Top U.S. civil rights leaders accuse Beck of hijacking Dr. King's legacy, plan 8/28 counter-rally
Written by Will Bunch
Published
Some of the nation's top civil rights leaders are angrily accusing right-wing media star Glenn Beck of “hijacking” the legacy of Dr. Martin Luther King's "I Have a Dream" speech by planning to rally his conservative forces at the same Lincoln Memorial site on the anniversary date of Aug. 28 -- and so they are planning a counter-rally and march of their own.
“Beck is hijacking the imagery and symbolism of August 28 and the Lincoln Memorial to promote an agenda of intolerance,” said Marc H. Morial, the former New Orleans mayor who is now president and CEO of the National Urban League, one of the counter-rally organizers, said earlier tonight in a telephone interview.
The Morial-led Urban League is teaming with well-known activists such as the Rev. Al Sharpton and his National Action Network in planning a “mass rally” and march that will begin at a high school in Northeast Washington. Morial said that one of King's surviving children, Martin Luther King III, is also on board.Less than three miles away, the Fox News Channel host and former half-term Alaska Gov. Sarah Palin are headlining a heavily promoted rally called “Restoring Honor.”
Morial said in the phone interview that civil rights leaders believe that “Beck is deliberately trying to poke a stick in our eye, or kick sand in our faces” by holding the rally on the 47th anniversary and at the spot of King's most famous speech, at a massive rally to lobby support for what would become the Civil Rights Act of 1964 that ended legal segregation in America.
Beck claimed earlier this month on his radio show that one of his goals is to "reclaim the civil right movement," saying that it should be about individual liberties and not social justice or supporting undocumented immigration, which he called “modern day slavery.” But as Beck's popularity has risen since launching his Fox News program the same week that Barack Obama became the nation's first African-American president -- angering many with attacks linking Obama to socialism or communism and also triggering outrage with his comment that the president has "a deep-seated hatred for white people."
Sharpton couldn't be reached last night, but he was recently quoted telling the National Newspaper Publishers Association in New York that Beck is attempting to rewrite American history on King and civil rights, and that he's hoping for a large crowd to counteract the conservative talker.
"[W]e've been traveling all over this country because there is no way in the world that I am going to allow him to have more people there than us," Sharpton was quoted by Blackvoicenews.com. “I hope every black person in the country will help us to challenge this.Everybody's got to be in Washington. We can't let them hijack Dr. King's dream.”

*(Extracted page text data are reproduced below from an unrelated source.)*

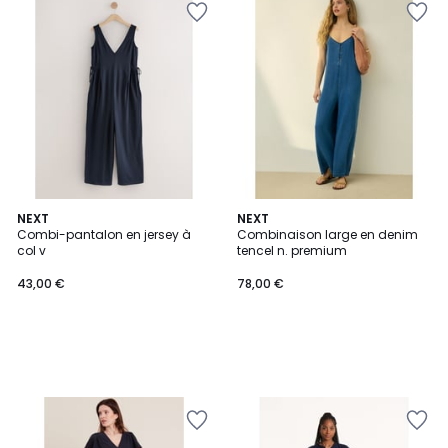
NEXT
NEXT
Combi-pantalon en jersey à
Combinaison large en denim
col v
tencel n. premium
43,00 €
78,00 €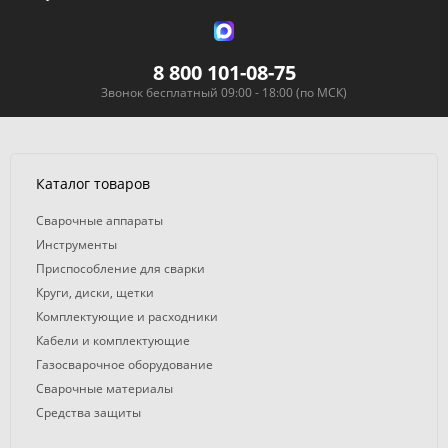
8 800 101-08-75
Звонок бесплатный 09:00 - 18:00 (по МСК)
Каталог товаров
Сварочные аппараты
Инструменты
Приспособление для сварки
Круги, диски, щетки
Комплектующие и расходники
Кабели и комплектующие
Газосварочное оборудование
Сварочные материалы
Средства защиты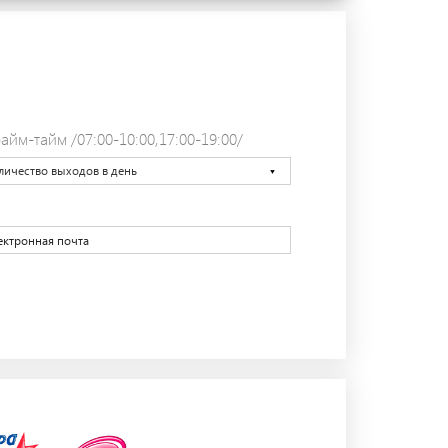
айм-тайм /07:00-10:00,17:00-19:00/
личество выходов в день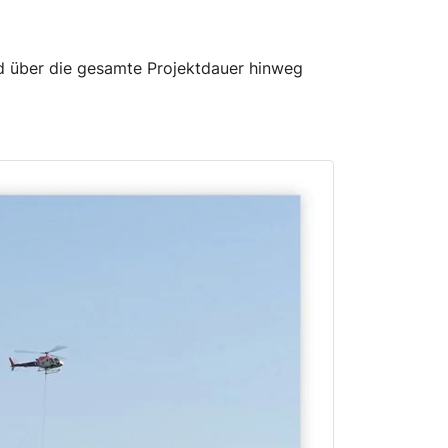
d über die gesamte Projektdauer hinweg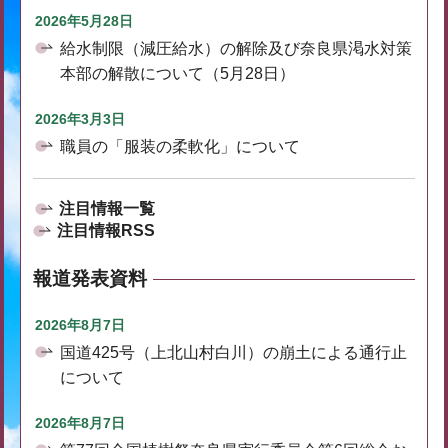
2026年5月28日
給水制限（減圧給水）の解除及び奈良県渇水対策
本部の解散について（5月28日）
2026年3月3日
職員の「服装の柔軟化」について
注目情報一覧
注目情報RSS
報道発表資料
2026年8月7日
国道425号（上北山村白川）の崩土による通行止
について
2026年8月7日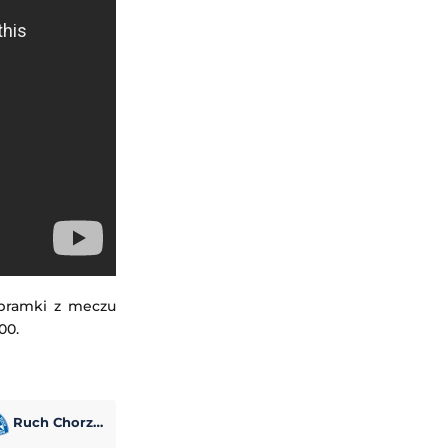
 bramki z meczu
00.
Ruch Chorzów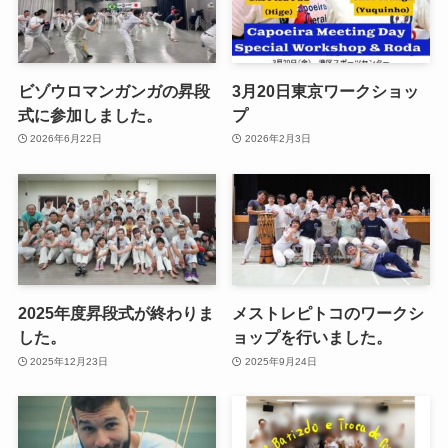
ビゾウロマンガンガの昇段
3月20日東京ワークショッ
式に参加しました。
プ
2026年6月22日
2026年2月3日
2025年度昇段式が終わりま
メストレピトコのワークシ
した。
ョップを行いました。
2025年12月23日
2025年9月24日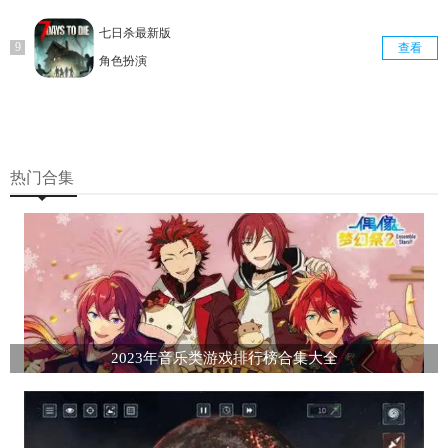
七日杀最新版
查看
角色扮演
热门合集
2023年音乐类游戏排行榜合集大全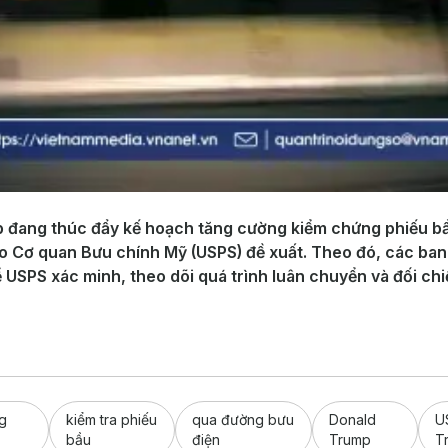
đang thúc đẩy kế hoạch tăng cường kiểm chứng phiếu bầ
o Cơ quan Bưu chính Mỹ (USPS) đề xuất. Theo đó, các bang
 USPS xác minh, theo dõi quá trình luân chuyển và đối chiế
g
kiểm tra phiếu
qua đường bưu
Donald
U
bầu
điện
Trump
T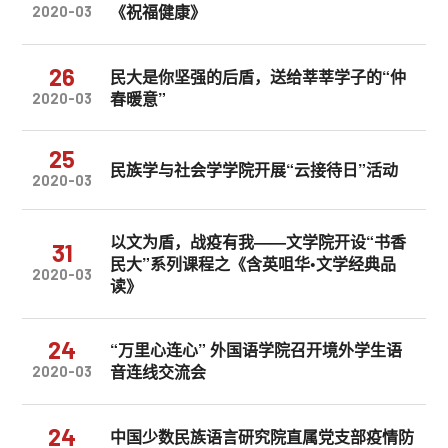
《祝福健康》
2020-03
26
民大是你坚强的后盾，送给莘莘学子的“仲
春暖意”
2020-03
25
民族学与社会学学院开展“云接待日”活动
2020-03
以文为盾，战疫有我——文学院开设“书香
31
民大”系列课程之《含英咀华•文学经典品
2020-03
读》
24
“万里心连心” 外国语学院召开境外学生语
音连线交流会
2020-03
24
中国少数民族语言研究院直属党支部疫情防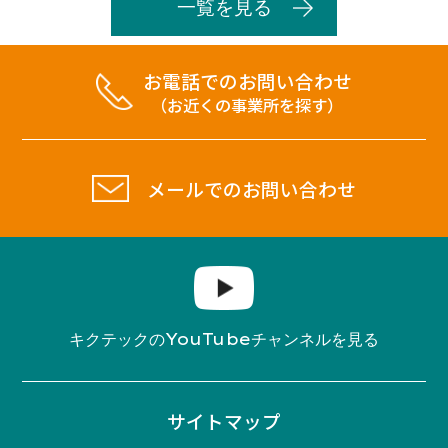
一覧を見る
お電話でのお問い合わせ
（お近くの事業所を探す）
メールでのお問い合わせ
YouTube
キクテックの
チャンネルを見る
サイトマップ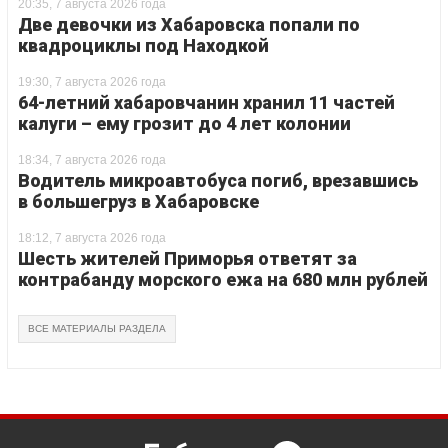
20:35, 7 августа 2026 года
Две девочки из Хабаровска попали по
квадроциклы под Находкой
19:30, 7 августа 2026 года
64-летний хабаровчанин хранил 11 частей
калуги – ему грозит до 4 лет колонии
18:34, 7 августа 2026 года
Водитель микроавтобуса погиб, врезавшись
в большегруз в Хабаровске
18:12, 7 августа 2026 года
Шесть жителей Приморья ответят за
контрабанду морского ежа на 680 млн рублей
ВСЕ МАТЕРИАЛЫ РАЗДЕЛА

Morial said in the interview that Beck and some of the growing right-wing groups that support him, such as the Tea Party and the Beck-inspired 9.12 Project, want to take America back to a time before King's speech and the enactment of civil rights laws and to show a face of the nation that is not the multi-cultural country we've become in the 21st Century.
“His [Beck's] vision of America is a vision of America from yesterday and our vision is an America of tomorrow that builds on yesterday,” Morial said. I asked Morial about the oft-repeated plea from Tea Party activists that “I want my country back” and he replied, “It's cold. It's not just their country -- it's our country.”

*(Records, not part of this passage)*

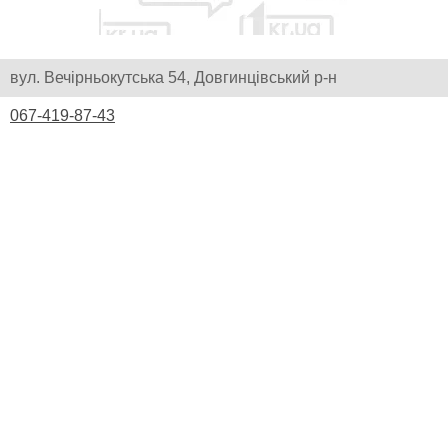
вул. Вечірньокутська 54, Довгинцівський р-н
067-419-87-43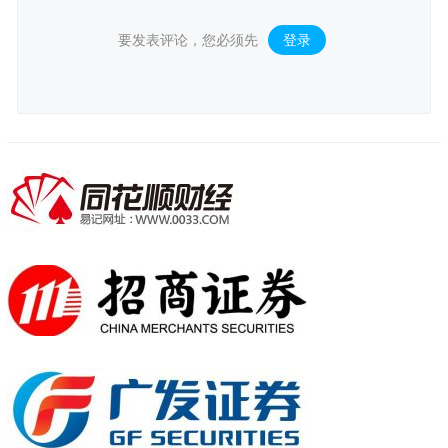
要发表评论，您必须先
登录
。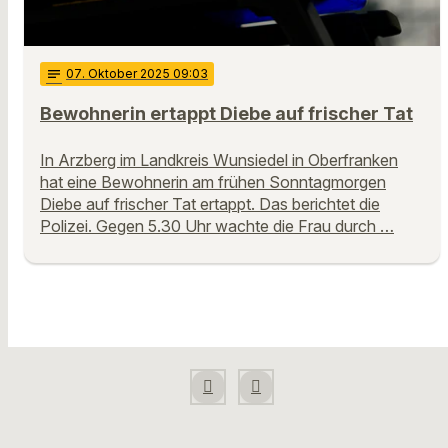
notes
07
. Oktober 2025 09:03
Bewohnerin ertappt Diebe auf frischer Tat
In Arzberg im Landkreis Wunsiedel in Oberfranken
hat eine Bewohnerin am frühen Sonntagmorgen
Diebe auf frischer Tat ertappt. Das berichtet die
Polizei. Gegen 5.30 Uhr wachte die Frau durch …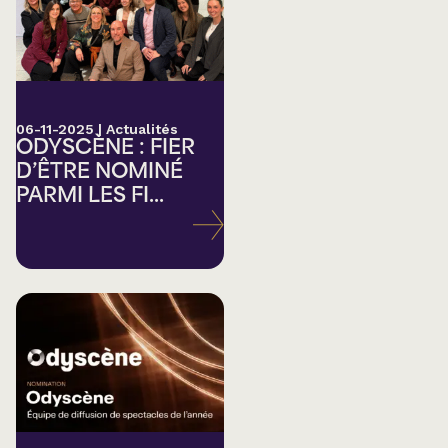
06-11-2025
|
Actualités
ODYSCÈNE : FIER
D’ÊTRE NOMINÉ
PARMI LES FI...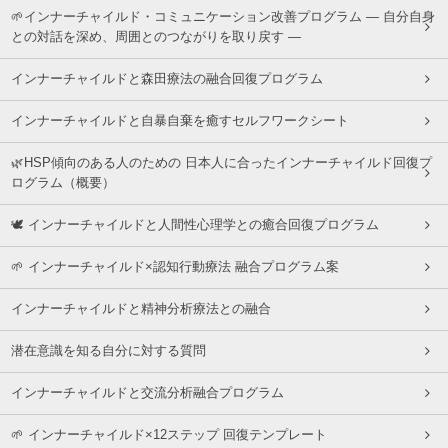
🌱インナーチャイルド・コミュニケーション改善プログラム ― 自分自身
との対話を深め、周囲とのつながりを取り戻す ―
インナーチャイルドと森田療法の融合回復プログラム
インナーチャイルドと自暴自棄を癒すセルフワークシート
🌿HSP傾向のある人のための 日本人に合ったインナーチャイルド回復プ
ログラム（概要）
🕊 インナーチャイルドと人間性心理学との癒合回復プログラム
🌱 インナーチャイルド×認知行動療法 融合プログラム案
インナーチャイルドと精神分析療法との融合
潜在意識を知る自分に対する質問
インナーチャイルドと交流分析融合プログラム
🌱 インナーチャイルド×12ステップ 回復テンプレート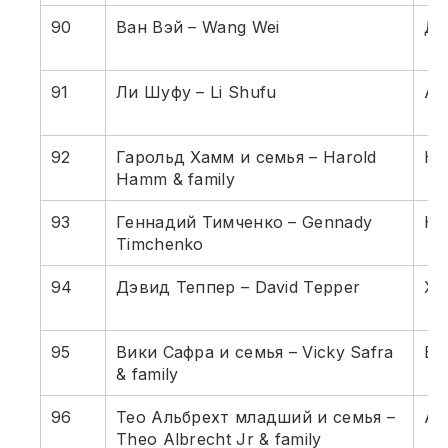
90
Ван Вэй – Wang Wei
До
91
Ли Шуфу – Li Shufu
Ав
92
Гарольд Хамм и семья – Harold
Не
Hamm & family
93
Геннадий Тимченко – Gennady
Не
Timchenko
94
Дэвид Теппер – David Tepper
Хе
95
Вики Сафра и семья – Vicky Safra
Ба
& family
96
Тео Альбрехт младший и семья –
Ал
Theo Albrecht Jr & family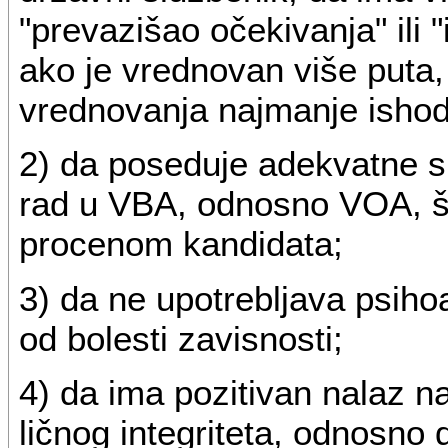
"prevazišao očekivanja" ili 
ako je vrednovan više puta,
vrednovanja najmanje ishod
2) da poseduje adekvatne sp
rad u VBA, odnosno VOA, š
procenom kandidata;
3) da ne upotrebljava psiho
od bolesti zavisnosti;
4) da ima pozitivan nalaz n
ličnog integriteta, odnosno d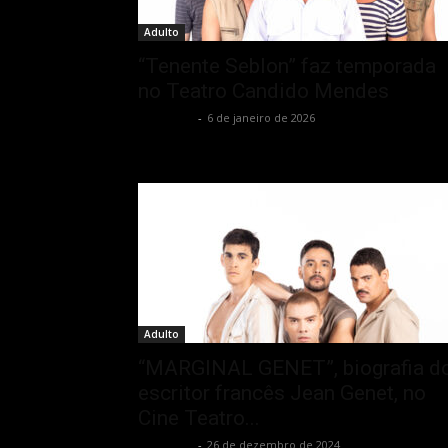
Adulto
“Tenente Seblon” faz temporada
no Teatro Candido Mendes
Rota Cult
-
6 de janeiro de 2026
Adulto
“MARGINAL GENET”, biografia d
escritor francês Jean Genet, no
Cine Teatro...
Rota Cult
-
26 de dezembro de 2024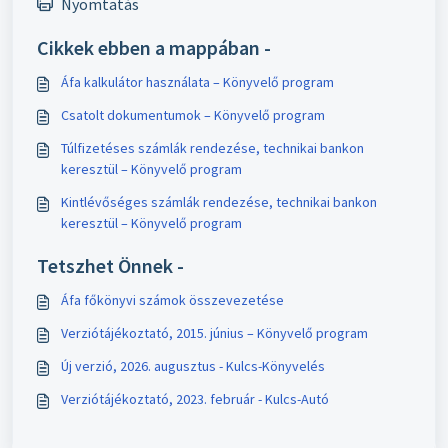
Nyomtatás
Cikkek ebben a mappában -
Áfa kalkulátor használata – Könyvelő program
Csatolt dokumentumok – Könyvelő program
Túlfizetéses számlák rendezése, technikai bankon
keresztül – Könyvelő program
Kintlévőséges számlák rendezése, technikai bankon
keresztül – Könyvelő program
Tetszhet Önnek -
Áfa főkönyvi számok összevezetése
Verziótájékoztató, 2015. június – Könyvelő program
Új verzió, 2026. augusztus - Kulcs-Könyvelés
Verziótájékoztató, 2023. február - Kulcs-Autó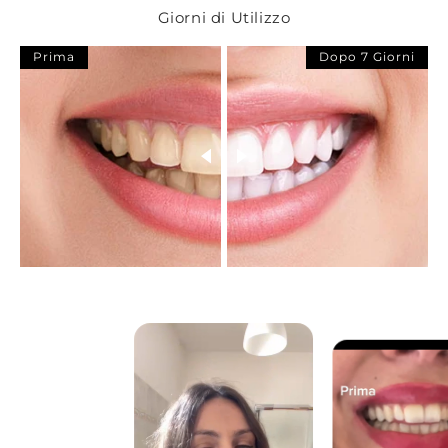
Giorni di Utilizzo
Prima
Dopo 7 Giorni
Salvia
Dall’aroma forte, fruttato balsamico,
grazie alla presenza nella
composizione dell’olio essenziale di
molecole come la Salvina, flavonoidi,
acido carnosico, favorisce lo
sbiancamento naturale dei denti senza
intaccare lo smalto, oltre ad avere
attività antisettica e antibatterica
antinfiammatoria della mucosa orale e
gengivale. Inoltre contribuisce al
mantenimento dell’alito fresco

According to the online report from NNPA convention in New York, the national NAACP is also on board with the Aug. 28 counter-rally and is also working with labor unions on a second march on Washington for Oct. 2. Morial said that activists want to encourage the federal government to do more in support of jobs as the national unemployment rate continues to hover near 10 percent, with jobless rates that are higher for blacks and other minorities, and also to improve public education.
The purpose of the Beck rally across town is somewhat vague. When it was first announced by Beck months ago, he suggested it would be a political rally as well as the launch of a book that he called “The Plan” that would be an 100-year blueprint for America -- but the nature of the Aug. 28 event radically changed after Beck teamed with a highly-rated charity, the Special Operations Warrior Fund, to help raise some of the $2 million he says is needed to stage a rally at the Lincoln Memorial (Beck says he is donating the first $1 million himself.)
Now, the "Restoring Honor" rally is billed is as “a non-political, non-partisan event will recognize our First Amendment rights and honor the service members who fight to protect those freedoms.” Beck is hoping to defray $1 million of the rally costs through an aggressive campaign seeking $1 million through the Florida-based charity, which normally fund scholarships for children of soldiers killed or wounded in action. (Beck has said any donations above the $1 million will go to the scholarships.)
In addition to Palin, Beck has said the three-hour rally will include a mini-concert by country artist Jo Dee Messina and decorated veteran Marcus Luttrell.
One thing that Aug. 28 in the nation's capital will not feature, according to Morial, is any kind of direct confrontation between his group and the Beck rally. “There's no interest on our side in a confrontation,” he said, “other than a confrontation of ideas.”